As for the race issue, to his credit, Obama has pitched his campaign above race, yet Bill Clinton sought to pigeonhole Obama as the race candidate, shamefully playing identity politics. However, as this early voting shows, America has evolved—amazingly. No longer is it about identity, as columnist Eugene Robinson says, but character—or, it could be. As the delegate hunt heats up even more, it’s imperative to remember that having both an African American and a woman running for president is a happy problem, to be handled not as a wedge, but responsibly, as a trust.

Out on the campaign trail—state and congressional as well as presidential—injecting the R-word would muscle up all the calls for change.

Emphasizing responsibility as well as rights would help Democrats counter Republican cant about “spendy” liberal habits, especially ultraspendy health care. Republicans must answer for Bush’s betrayal of their party tenets of fiscal responsibility, small government and “compassionate conservatism,” the latter irresponsibly (and immorally) withheld from wounded vets and Katrina victims. The looming crises of climate change, energy independence and infrastructure repair cry out for responsible, bipartisan action—now.

As for the Iraq war, while another R-word—recession—may make the economy the new lead issue, responsible debate requires both be addressed, given the war’s ruinous impact on our national security and good name, as well as on the economy.
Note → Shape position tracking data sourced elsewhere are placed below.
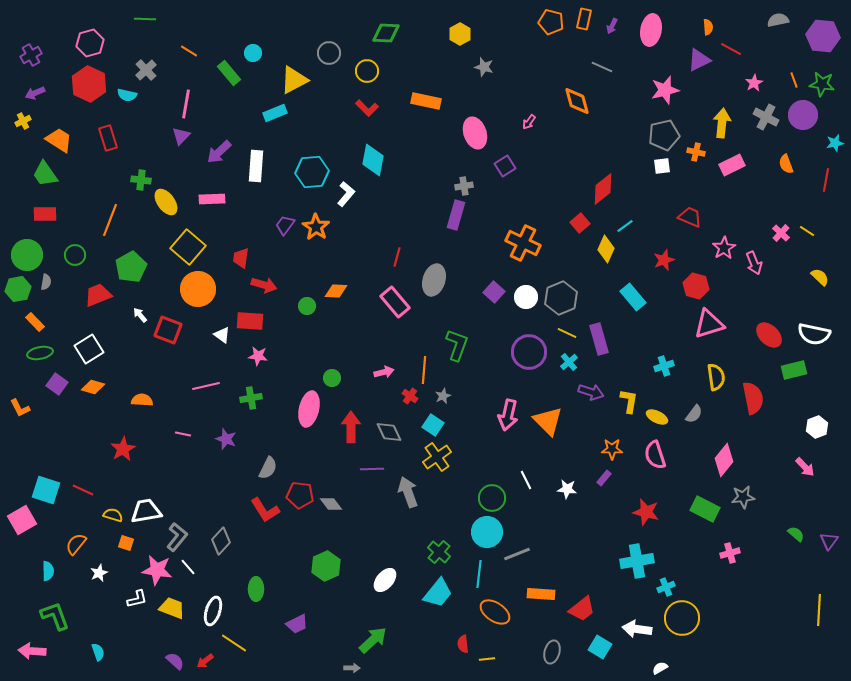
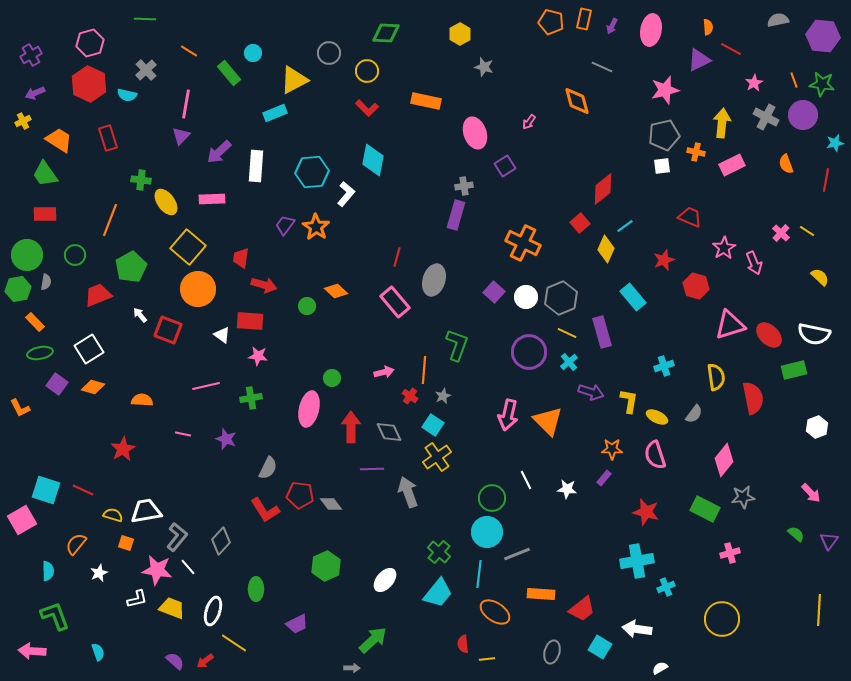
orange diamond at (336, 291): rotated 40 degrees clockwise
pink triangle at (709, 324): moved 21 px right, 1 px down
purple rectangle at (599, 339): moved 3 px right, 7 px up
pink arrow at (805, 467): moved 6 px right, 26 px down
yellow circle at (682, 618): moved 40 px right, 1 px down
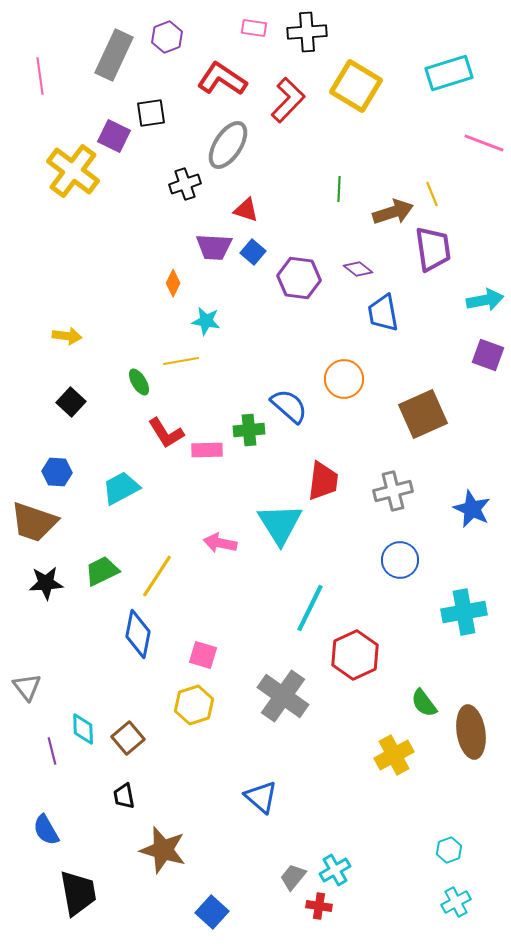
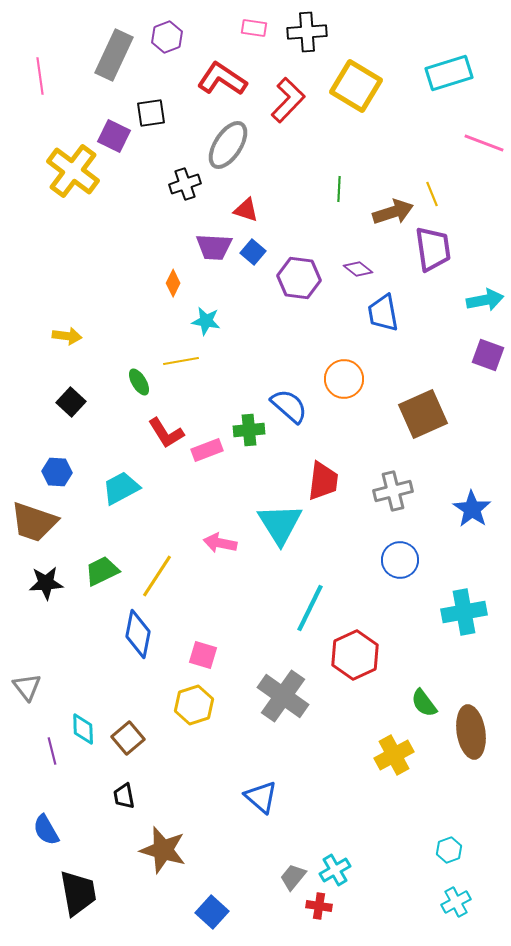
pink rectangle at (207, 450): rotated 20 degrees counterclockwise
blue star at (472, 509): rotated 9 degrees clockwise
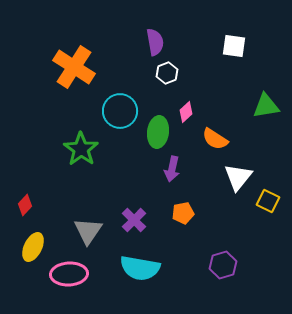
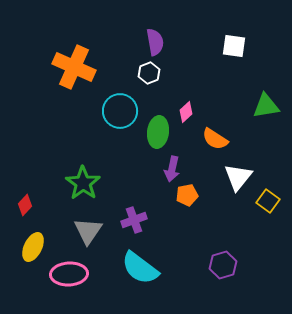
orange cross: rotated 9 degrees counterclockwise
white hexagon: moved 18 px left
green star: moved 2 px right, 34 px down
yellow square: rotated 10 degrees clockwise
orange pentagon: moved 4 px right, 18 px up
purple cross: rotated 25 degrees clockwise
cyan semicircle: rotated 27 degrees clockwise
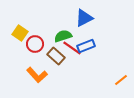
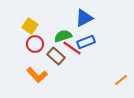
yellow square: moved 10 px right, 7 px up
blue rectangle: moved 4 px up
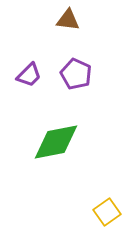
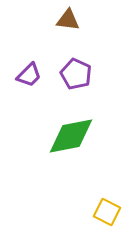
green diamond: moved 15 px right, 6 px up
yellow square: rotated 28 degrees counterclockwise
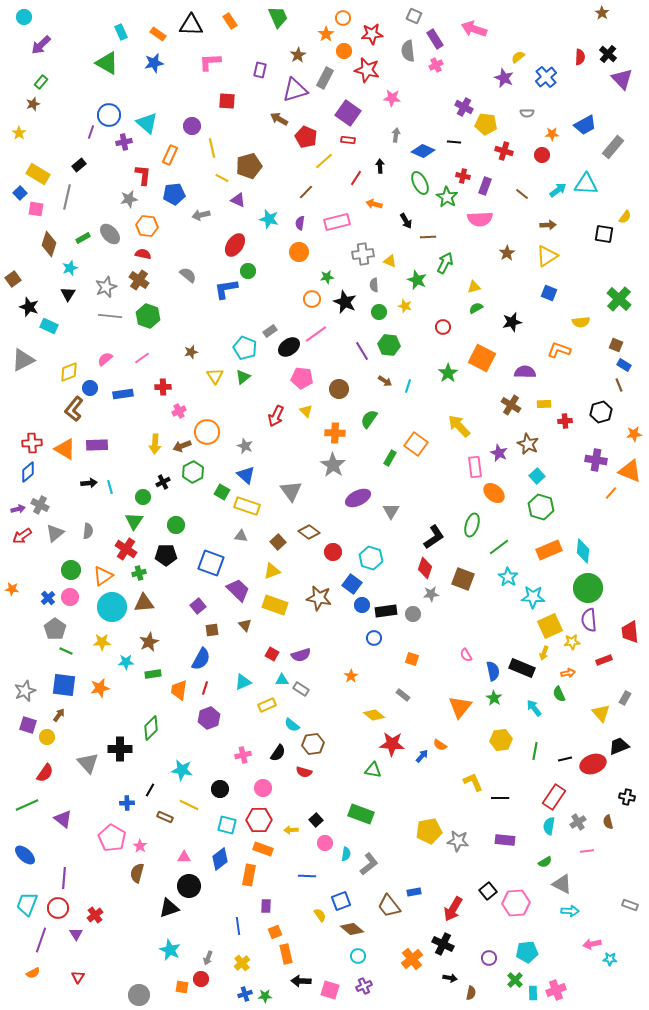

On the economy, Hillary Clinton’s call for more responsible corporate behavior (higher taxes, lower executive pay) is welcome. And, as we brace for the financial tremors coming our way, wouldn’t we all profit from more responsible behavior both from Wall Street and spendy fellow citizens?

As for foreign relations, talking responsibility would enable America to lead the world again, not with fear, but mutual respect and moral probity; to return to diplomacy; and to wage war only when absolutely necessary. In other words, statesmanship. Quel change.

And think how cultural life might change, were a more responsible politics to take hold: out with the rogue and anti-hero, in again with Atticus Finch.

Finally, were Hillary to take responsibility for her Iraq vote and express regret for it, as John Edwards did, she might change her faltering campaign. No matter how she spins it, Obama opposed this war early on (and that is primarily why I support him).

For more than half a decade, since Sept. 11, America has been in a chaos of war and fear, mongered by a president unconscionably irresponsible. Such has been the chaos that, as a playwright, my mind’s eye kept fixing on an ancient amphitheater, where scenes of the American idea played out—as tragedy. But when Barack Obama broke through in Iowa, hope—without which America is not America—finally walked onstage.

But neither hope nor unfocused change can reverse tragedy. Candidates, talk responsible change: Responsible gives hope a job and change a direction—upward—to maturity and renaissance.

Carla Seaquist, a playwright based in Gig Harbor, is working on a play titled “Prodigal.” Her op-eds and essays are being collected into a book, “Manufacturing Hope: Post-Sept. 11 Notes on Politics, Culture, and the American Character.”